I’m utterly exhausted. I have a cold and my day seems to have lasted forever. It didn’t help that I couldn’t sleep a wink last night. I was awake until at least 4am with hundreds of little thoughts darting around my head like a game of space invaders. I got out of bed. Put the telly on. Got back into bed. Got out of bed again. Bashed my knee against a piano stool. Trod on something hard and plastic. I ended up in the kitchen going through all the drawers to find some kind of sleeping tablet. I don’t like pills and potions, but I like insomnia even less.
My morning started in the cafe. I sat with a pot of tea, a pile of tissues, and my scores for the Roy Harper gig, which I studied like an A-level student. As I left the cafe, the owner called me over and wrote “timbre” on a piece of paper. He said he’d been arguing about the word's pronunciation and meaning all morning and thought I was the man to provide the answers. He was right, and I bored him silly with my response.
The rehearsal with Roy happened in the Blue Room at the Royal Festival Hall. It sounds rather fancy, but it's really just an airless room with no windows and a table with a coffee pot on it. The RFH (as I like to call it) is a venue that most classical musicians have played in. I've never performed there, which is hardly surprising as I'm not a performer. I did have a dressing room there once when I was helping ballet dancers to act (an impossible task), but I couldn’t find the stage door for toffee. I kept rushing up to people who looked like staff members, and asking where it was, but they all said they didn’t think there was one. It was only when one person said; “oh you mean the artistes entrance” that I understood the error of my ways. A bit of a fancy-schmanzy name for a stage door, if you ask me...
We had a very good session. Fiona has booked some remarkable players. I was hugely impressed by the standard of their musicianship, particularly as they’re having to play in some properly bizarre keys with more flats and sharps than I think it's healthy for a string player to deal with. Roy was incredible. I think we all felt rather privileged to be in his company.
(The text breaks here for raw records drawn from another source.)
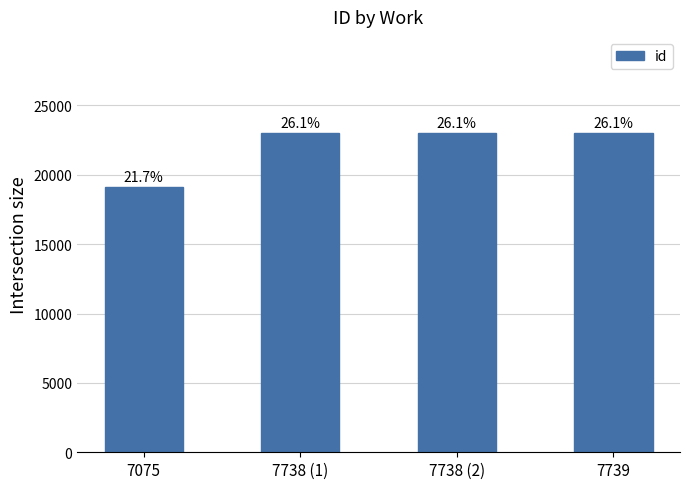

What is the greatest value displayed?

23035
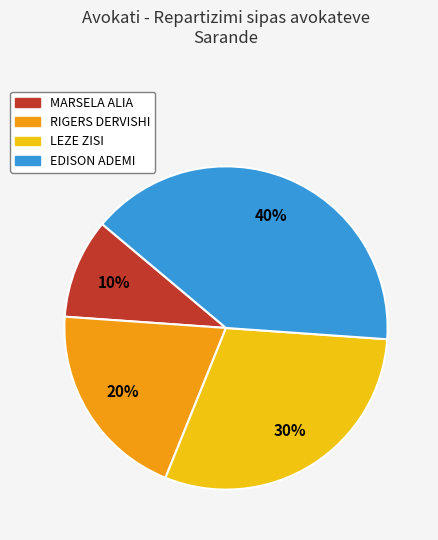

Rank the categories by value from highest to lowest.

EDISON ADEMI, LEZE ZISI, RIGERS DERVISHI, MARSELA ALIA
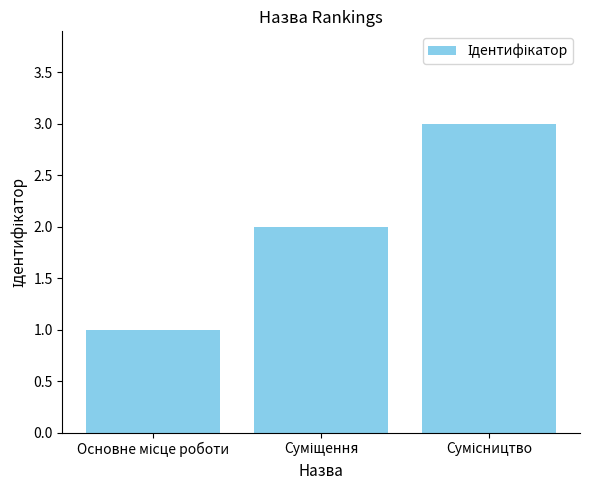

What is the sum of all values?

6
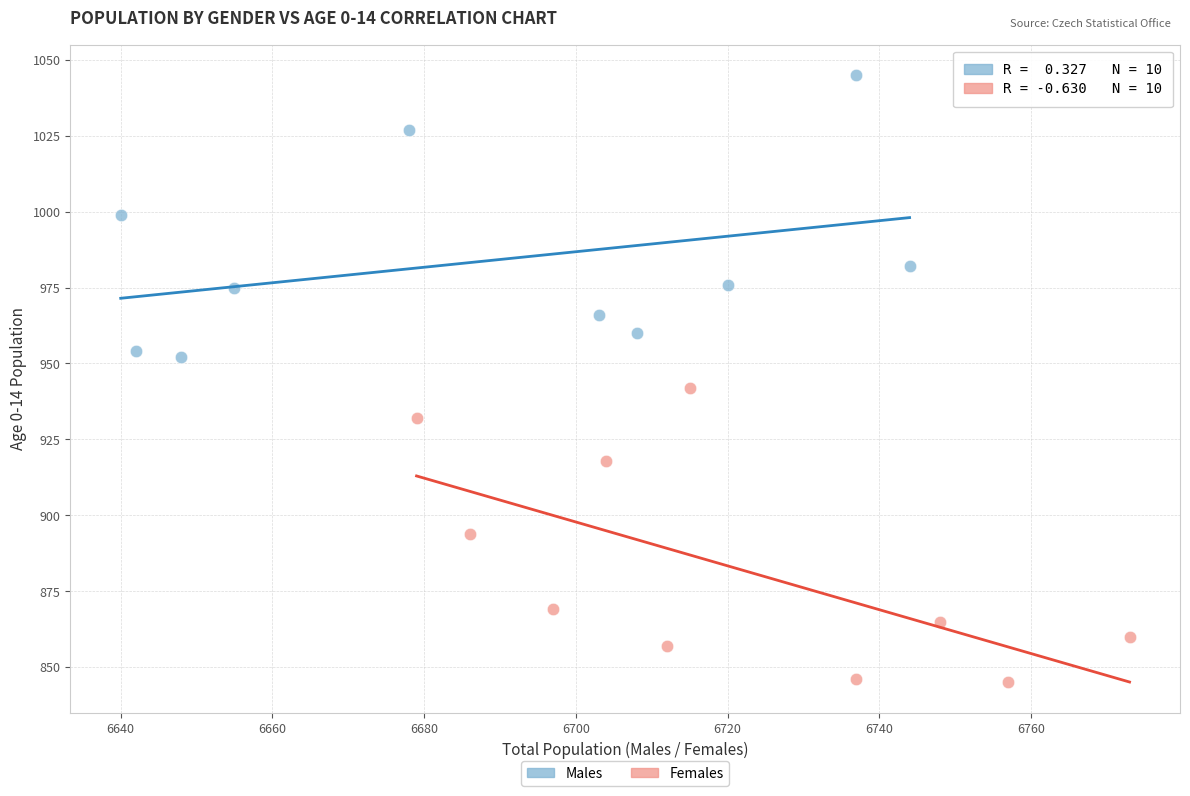

Which series has the widest spread of Y values?

Females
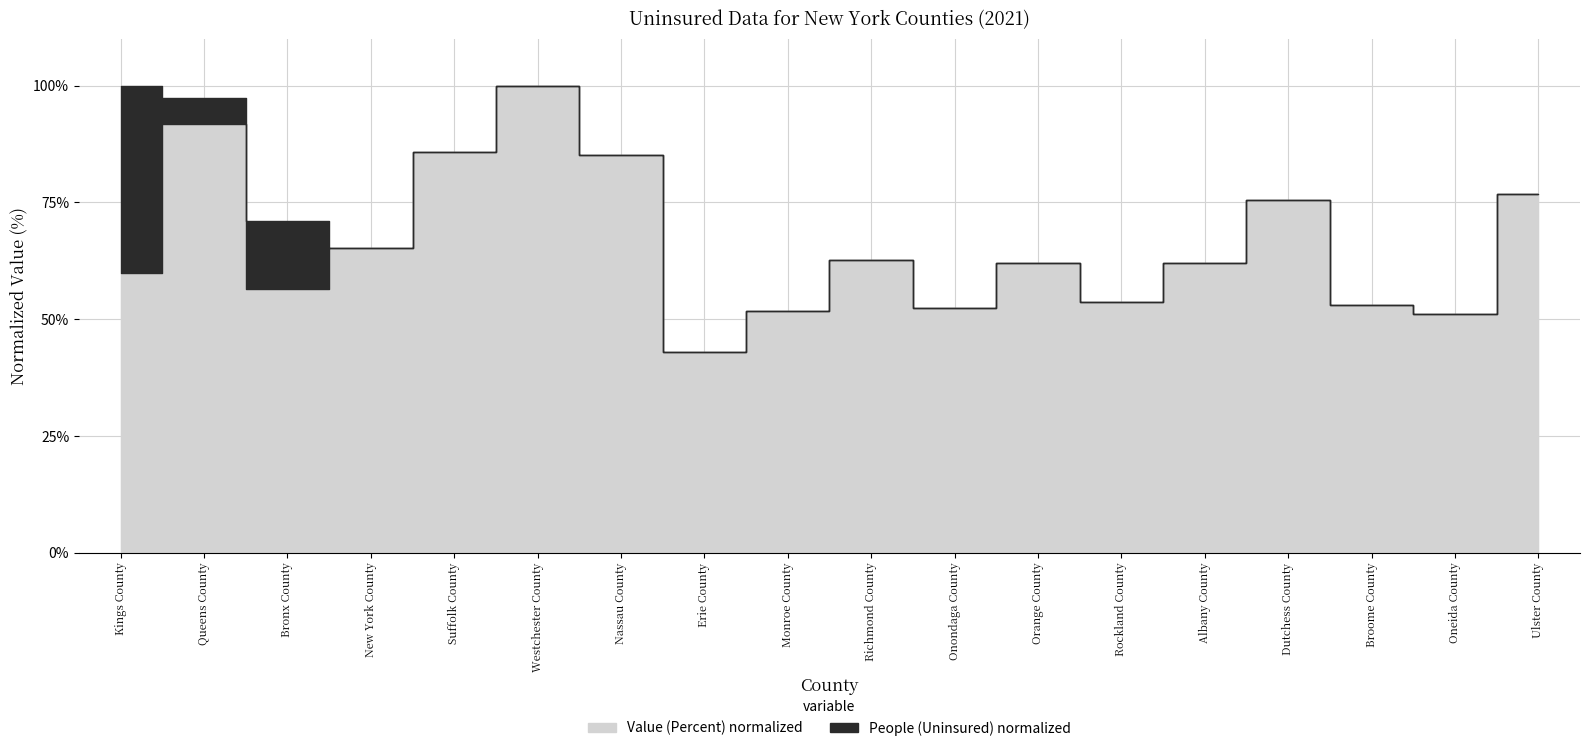

Which series changed the most between Erie County and Ulster County?

Value (Percent)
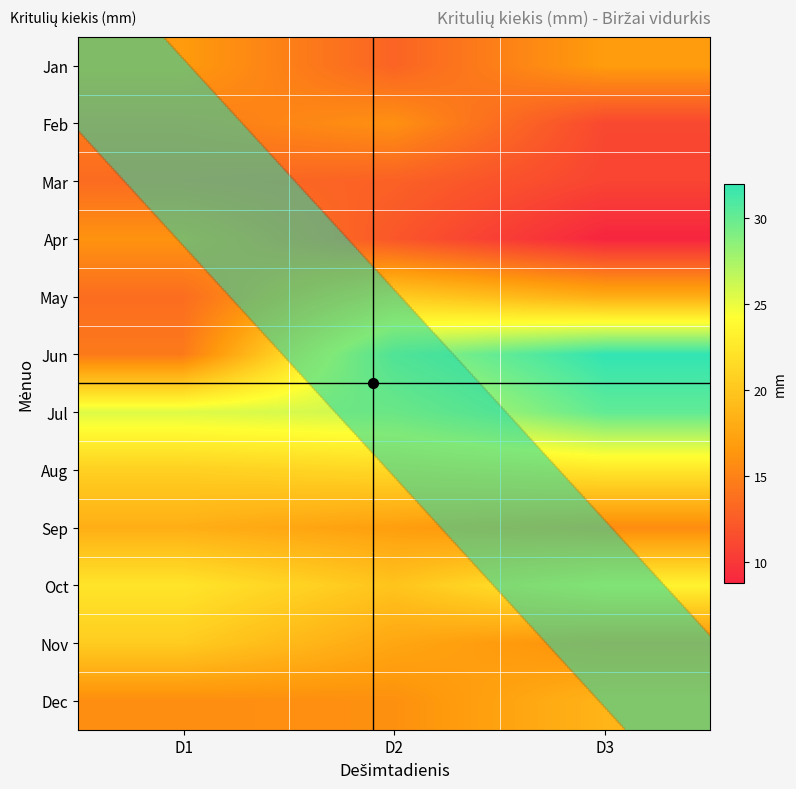

At how many categories does at least one series exceed 30?

1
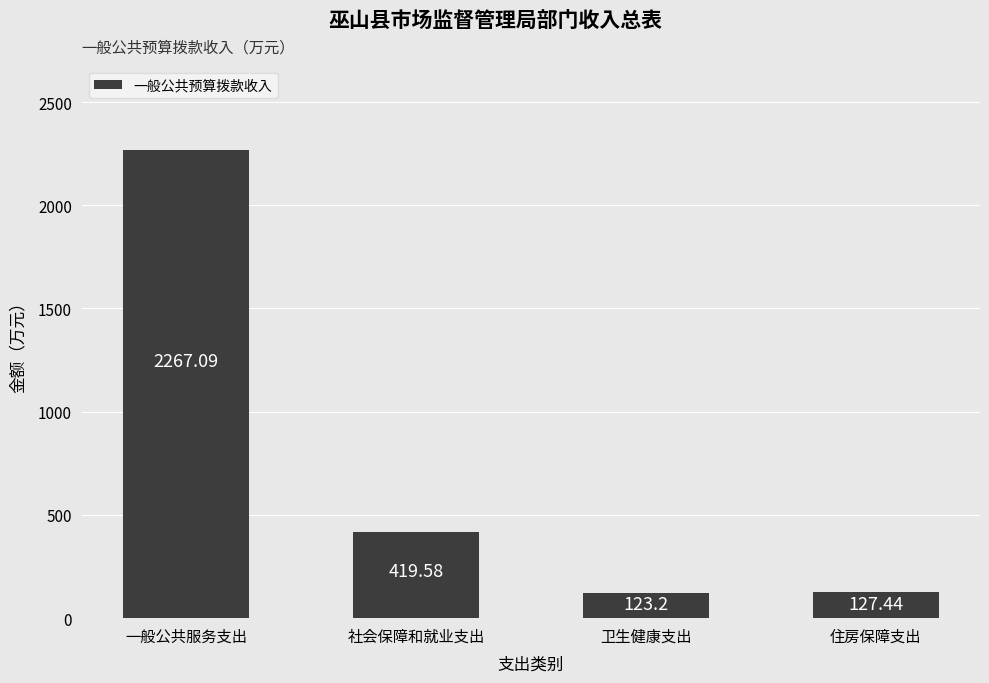

The chart shows a value of 2267.1 at 一般公共服务支出. True or false?

True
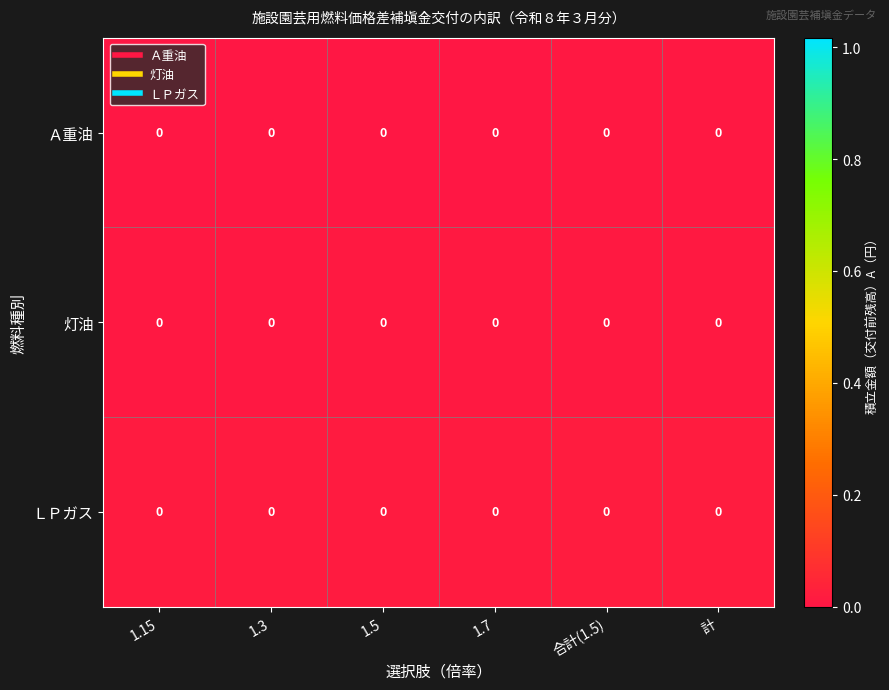

List the series in order of their peak value, lowest first.

Ａ重油, 灯油, ＬＰガス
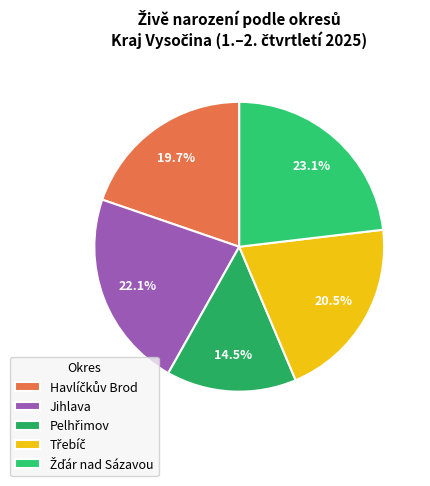

Is it true that Jihlava is 22% of the pie?

True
I returned home to find 4 basses and a tenor sitting in my bedroom ready for a choir sectional/ note-bashing session. We certainly have a large amount of music to learn – and some of it is not at all easy... But the rehearsal went well, despite the fact that I could barely talk by the end of it. There’s a great amount of good will within the choir, and people seem particularly excited to be singing the requiem. It seems to bring out the best in them, which is a particularly lovely feeling for a composer.
So that’s about all from me. If I don’t stop working now, I’ll end up a quivering wreck. My glands feel like apples on my neck!
Pepys’ boy servant, the wonderfully named Wayneman, got himself into a rather peculiar situation on this date 350 years ago. It would seem that he’d found some gunpowder, stuck it in his pocket, forgotten about it, lit a match, and set off a mini explosion! Pepys went to see what had caused the loudish bang, and found Wayneman in a cloud of smoke, with burns on his legs and hands from reaching down to his trouser pocket to put the fire out. Pepys quizzed Wayneman about the origins of the gunpowder and was unsatisfied with the response he received. He therefore beat the lad “extremely”, which “troubled him” even though it was "necessary." So the third degree burns weren’t punishment enough?